Ask most musicians where their band's name comes from and you're likely to get the same response: "It sounded cool," they say.
Family history from World War II fuels folky Minnesota sister act the Blacksmith's Daughters
Family history inspires the Blacksmith's Daughters, a sister act whose Polish grandfather narrowly survived the Nazis.
By Erica Rivera
Ask the Blacksmith's Daughters and you get a history lesson and harrowing family story. Born into a lineage of blacksmiths dating to the 1930s, sisters and vocalists Julida Alter and Annella Platta strive to carry on their family's legacy through their music.
Their blacksmith father, Boleslaw Kochanowski II, owns Boleslaw Kochanowski Wrought Iron in Junction City, Wis. Their grandfather, Boleslaw Kochanowski I, became a blacksmith journeyman in what is now eastern Poland. In 1939, Germany invaded Poland, sparking World War II. The Nazis took Kochanowski I at gunpoint and sent him to a farm for slave labor.

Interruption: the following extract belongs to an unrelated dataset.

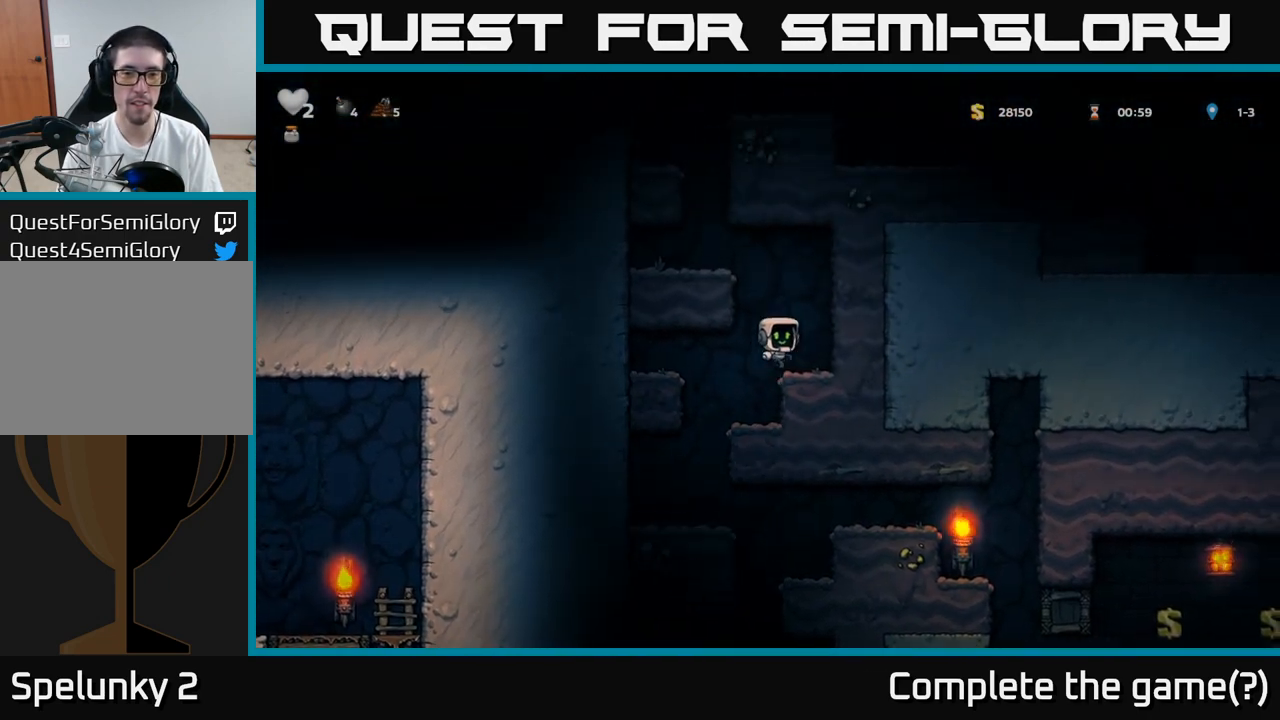
{"dt_ms": 500, "buttons": [], "left_stick": "left", "events": [[183, "left_stick", "left"], [200, "A", "down"], [383, "A", "up"]]}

But when a horse was injured (and later euthanized) near his machinery, the elder Kochanowski was blamed and sent to a concentration camp. He was starving and stricken with tuberculosis when the war finally ended in 1945.
Kochanowski I found his way to a displaced persons' center on a German air base in the Bavarian municipality of Gablingen. There he met a fellow Pole named Jadwiga Sztapka, whom he married. They had three children in Germany before emigrating to the United States, where he became head blacksmith of the Chicago Transit Authority.
After their fourth child, Boleslaw Kochanowski II, was born, the family moved to a farm in central Wisconsin. In adulthood, Kochanowski II established a structural steel business, but it wasn't until 1985, after his father's death, that he found his niche in ornamental rails. The family business has since evolved to include fireplace screens, light fixtures and sculptures.
"Art with a purpose is a big motto at our home," said Platta, the elder sister, during a recent meeting at Burnsville's Tea Infusion.
Banding together
Alter, 26, and Platta, 28, are diametrically opposed — in both physicality and personality. Alter, the extrovert, is an olive-skinned brunette with doll-like cheeks. Platta, the introvert, has long blond hair, piercing blue eyes, freckled pale skin and a prominent chin. Both exude the glowing, wholesome aura of farm girls.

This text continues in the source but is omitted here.